The later generations always live in a completely different world than did their predecessors. I am not merely speaking of a different world of technology – I was raised when there was no television, iPhones, personal computers, jet engine airplanes, Internet, fax machines, microwave ovens, etc. – but a different world of human thought and a radically dissimilar social society.
The role of government and our expectations of its abilities to ease and support our personal and financial lives have taken on the greatest dimension in our body politic. Human nature, the good and the better parts of it have never really changed over the millennia of human existence but everything else in our world certainly has changed. Understanding and appreciating this simple bald fact and dealing with the coming generations accordingly, is key to being a successful grandparent and providing meaningful guidance. No matter what, children and grandchildren may resemble or even imitate their ancestors, but they will never actually be their elders. Our constantly changing world and society simply precludes this from happening.
King Solomon wrote in Kohelet that generations depart and generations arrive yet the world remains standing and eternal. He does not mean that the world remains static and unchanging. There are certain facets of human existence on this earth – physical laws and the vagaries of human nature for example – that are constant throughout human existence. But human society and its civilizations do in fact change.

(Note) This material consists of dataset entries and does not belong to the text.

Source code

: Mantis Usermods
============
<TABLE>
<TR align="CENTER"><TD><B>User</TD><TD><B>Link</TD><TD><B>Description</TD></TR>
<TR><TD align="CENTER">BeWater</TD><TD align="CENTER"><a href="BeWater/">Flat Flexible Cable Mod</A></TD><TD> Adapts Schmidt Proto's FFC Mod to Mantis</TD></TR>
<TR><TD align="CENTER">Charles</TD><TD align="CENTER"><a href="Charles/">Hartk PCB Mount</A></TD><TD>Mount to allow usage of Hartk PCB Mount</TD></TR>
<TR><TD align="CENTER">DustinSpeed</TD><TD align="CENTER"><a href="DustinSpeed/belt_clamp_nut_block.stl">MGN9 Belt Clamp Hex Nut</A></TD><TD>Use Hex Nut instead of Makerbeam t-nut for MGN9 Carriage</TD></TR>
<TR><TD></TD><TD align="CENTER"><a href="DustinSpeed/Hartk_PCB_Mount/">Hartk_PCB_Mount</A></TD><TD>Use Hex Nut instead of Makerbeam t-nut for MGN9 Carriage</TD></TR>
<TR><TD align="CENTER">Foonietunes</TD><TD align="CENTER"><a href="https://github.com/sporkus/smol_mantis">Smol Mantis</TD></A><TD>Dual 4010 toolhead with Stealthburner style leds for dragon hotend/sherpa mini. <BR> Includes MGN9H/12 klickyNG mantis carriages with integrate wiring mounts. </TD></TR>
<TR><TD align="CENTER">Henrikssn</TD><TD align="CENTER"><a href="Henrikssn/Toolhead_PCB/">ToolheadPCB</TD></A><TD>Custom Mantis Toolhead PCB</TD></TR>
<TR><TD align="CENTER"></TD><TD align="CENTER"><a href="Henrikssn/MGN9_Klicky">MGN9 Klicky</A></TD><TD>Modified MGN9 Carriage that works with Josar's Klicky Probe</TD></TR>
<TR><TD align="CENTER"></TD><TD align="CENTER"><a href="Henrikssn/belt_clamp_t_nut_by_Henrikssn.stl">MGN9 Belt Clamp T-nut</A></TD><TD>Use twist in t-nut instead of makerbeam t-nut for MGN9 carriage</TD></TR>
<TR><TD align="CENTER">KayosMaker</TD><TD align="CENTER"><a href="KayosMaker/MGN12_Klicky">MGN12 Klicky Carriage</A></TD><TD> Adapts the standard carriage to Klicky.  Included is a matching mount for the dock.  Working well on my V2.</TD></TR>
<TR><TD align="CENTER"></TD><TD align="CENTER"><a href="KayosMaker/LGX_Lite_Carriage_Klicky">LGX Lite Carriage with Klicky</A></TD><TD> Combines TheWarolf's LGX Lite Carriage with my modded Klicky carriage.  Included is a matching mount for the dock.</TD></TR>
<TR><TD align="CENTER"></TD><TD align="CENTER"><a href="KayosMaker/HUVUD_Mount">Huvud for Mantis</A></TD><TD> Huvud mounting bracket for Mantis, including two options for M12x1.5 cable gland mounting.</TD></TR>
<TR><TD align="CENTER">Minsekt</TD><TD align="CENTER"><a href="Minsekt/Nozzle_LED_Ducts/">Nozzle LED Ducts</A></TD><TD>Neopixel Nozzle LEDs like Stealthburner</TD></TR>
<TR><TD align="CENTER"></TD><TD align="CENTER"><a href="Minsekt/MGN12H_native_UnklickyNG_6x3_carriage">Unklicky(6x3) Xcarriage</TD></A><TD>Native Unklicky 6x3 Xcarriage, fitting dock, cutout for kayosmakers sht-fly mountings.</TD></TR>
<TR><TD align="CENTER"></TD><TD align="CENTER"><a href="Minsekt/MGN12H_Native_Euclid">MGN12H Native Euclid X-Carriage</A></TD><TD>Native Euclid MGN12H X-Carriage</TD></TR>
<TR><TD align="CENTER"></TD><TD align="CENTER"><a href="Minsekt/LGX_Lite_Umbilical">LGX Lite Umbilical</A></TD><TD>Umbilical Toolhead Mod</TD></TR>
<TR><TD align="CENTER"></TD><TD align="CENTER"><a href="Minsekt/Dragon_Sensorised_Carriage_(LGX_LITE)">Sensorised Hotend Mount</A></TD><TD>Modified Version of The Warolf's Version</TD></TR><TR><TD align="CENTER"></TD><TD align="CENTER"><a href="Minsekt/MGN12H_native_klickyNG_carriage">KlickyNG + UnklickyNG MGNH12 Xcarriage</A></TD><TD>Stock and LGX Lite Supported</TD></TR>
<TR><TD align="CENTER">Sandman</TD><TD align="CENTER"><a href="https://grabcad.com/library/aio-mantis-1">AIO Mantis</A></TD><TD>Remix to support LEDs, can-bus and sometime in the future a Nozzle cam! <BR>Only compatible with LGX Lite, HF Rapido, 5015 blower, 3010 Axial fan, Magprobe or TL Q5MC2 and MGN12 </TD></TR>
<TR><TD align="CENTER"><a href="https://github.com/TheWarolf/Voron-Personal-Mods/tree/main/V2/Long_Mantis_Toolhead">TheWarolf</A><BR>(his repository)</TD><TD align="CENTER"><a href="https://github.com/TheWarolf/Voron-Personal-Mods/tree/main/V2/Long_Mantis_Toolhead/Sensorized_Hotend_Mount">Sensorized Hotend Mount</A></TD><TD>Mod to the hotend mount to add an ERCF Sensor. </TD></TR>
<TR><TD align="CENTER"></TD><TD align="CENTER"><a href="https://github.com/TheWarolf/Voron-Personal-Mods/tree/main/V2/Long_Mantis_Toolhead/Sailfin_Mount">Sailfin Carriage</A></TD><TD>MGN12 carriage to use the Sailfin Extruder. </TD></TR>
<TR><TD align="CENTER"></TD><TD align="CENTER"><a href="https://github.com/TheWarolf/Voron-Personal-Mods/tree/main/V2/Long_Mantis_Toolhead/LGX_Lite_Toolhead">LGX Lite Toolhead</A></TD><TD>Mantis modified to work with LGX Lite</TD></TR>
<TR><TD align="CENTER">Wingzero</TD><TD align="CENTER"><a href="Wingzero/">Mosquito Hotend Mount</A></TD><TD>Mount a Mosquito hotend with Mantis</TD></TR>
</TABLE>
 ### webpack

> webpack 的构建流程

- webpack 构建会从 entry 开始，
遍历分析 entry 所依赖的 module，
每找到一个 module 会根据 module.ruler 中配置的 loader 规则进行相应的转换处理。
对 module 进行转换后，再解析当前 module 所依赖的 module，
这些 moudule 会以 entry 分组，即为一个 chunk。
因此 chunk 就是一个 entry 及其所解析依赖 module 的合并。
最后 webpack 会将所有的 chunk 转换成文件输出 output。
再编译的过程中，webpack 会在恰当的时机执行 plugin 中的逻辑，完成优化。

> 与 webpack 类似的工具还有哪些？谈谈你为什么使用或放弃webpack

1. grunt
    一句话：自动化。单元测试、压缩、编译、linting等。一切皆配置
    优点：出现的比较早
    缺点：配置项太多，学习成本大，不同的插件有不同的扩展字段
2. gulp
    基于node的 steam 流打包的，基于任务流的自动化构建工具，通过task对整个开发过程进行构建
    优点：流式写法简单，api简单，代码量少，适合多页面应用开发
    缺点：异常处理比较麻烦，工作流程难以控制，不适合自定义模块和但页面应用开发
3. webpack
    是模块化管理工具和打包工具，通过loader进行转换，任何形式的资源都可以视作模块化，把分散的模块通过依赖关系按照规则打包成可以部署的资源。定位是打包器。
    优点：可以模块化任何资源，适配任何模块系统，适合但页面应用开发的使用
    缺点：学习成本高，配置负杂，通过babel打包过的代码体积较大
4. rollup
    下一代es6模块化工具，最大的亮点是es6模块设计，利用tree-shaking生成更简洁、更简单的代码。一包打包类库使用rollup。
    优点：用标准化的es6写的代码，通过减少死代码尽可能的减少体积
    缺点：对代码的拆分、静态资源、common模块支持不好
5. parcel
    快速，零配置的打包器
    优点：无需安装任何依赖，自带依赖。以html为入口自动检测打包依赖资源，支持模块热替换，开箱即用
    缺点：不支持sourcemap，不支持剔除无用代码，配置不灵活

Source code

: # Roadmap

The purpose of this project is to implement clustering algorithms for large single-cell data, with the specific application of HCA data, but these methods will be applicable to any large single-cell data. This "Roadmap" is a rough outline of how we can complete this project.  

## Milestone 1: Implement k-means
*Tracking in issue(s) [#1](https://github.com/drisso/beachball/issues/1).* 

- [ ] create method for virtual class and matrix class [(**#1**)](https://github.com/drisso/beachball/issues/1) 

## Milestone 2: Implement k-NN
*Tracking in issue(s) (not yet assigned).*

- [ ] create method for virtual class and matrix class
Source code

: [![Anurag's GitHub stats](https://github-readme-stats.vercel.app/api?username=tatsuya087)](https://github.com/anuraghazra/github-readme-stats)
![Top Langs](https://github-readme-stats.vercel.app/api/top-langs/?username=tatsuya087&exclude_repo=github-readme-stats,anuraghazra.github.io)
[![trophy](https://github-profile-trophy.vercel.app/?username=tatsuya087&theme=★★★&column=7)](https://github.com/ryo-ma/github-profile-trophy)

There is a concept in traditional Jewish thought that since the time of the revelation at Sinai there has been a steady decline in the potential for Torah greatness and spiritual holiness. Thus every generation is judged by its own unique spiritual and Torah potential. My grandson’s generations and its achievements are therefore to be judged differently than those of the generation of my grandfather. They already surpass me in technological matters and on the operation of all of the gadgets, necessary or otherwise, of the current generation. But I would hope that their aspirations for spiritual and Torah greatness would equal that of previous generations. But because of the vastly different worlds that generations inhabit, comparative results and achievements of differing generations are really not comparable. Nevertheless, I wish them all of the blessings that only the old can bestow upon the young, that they too are privileged to see, know and love many generations in their families.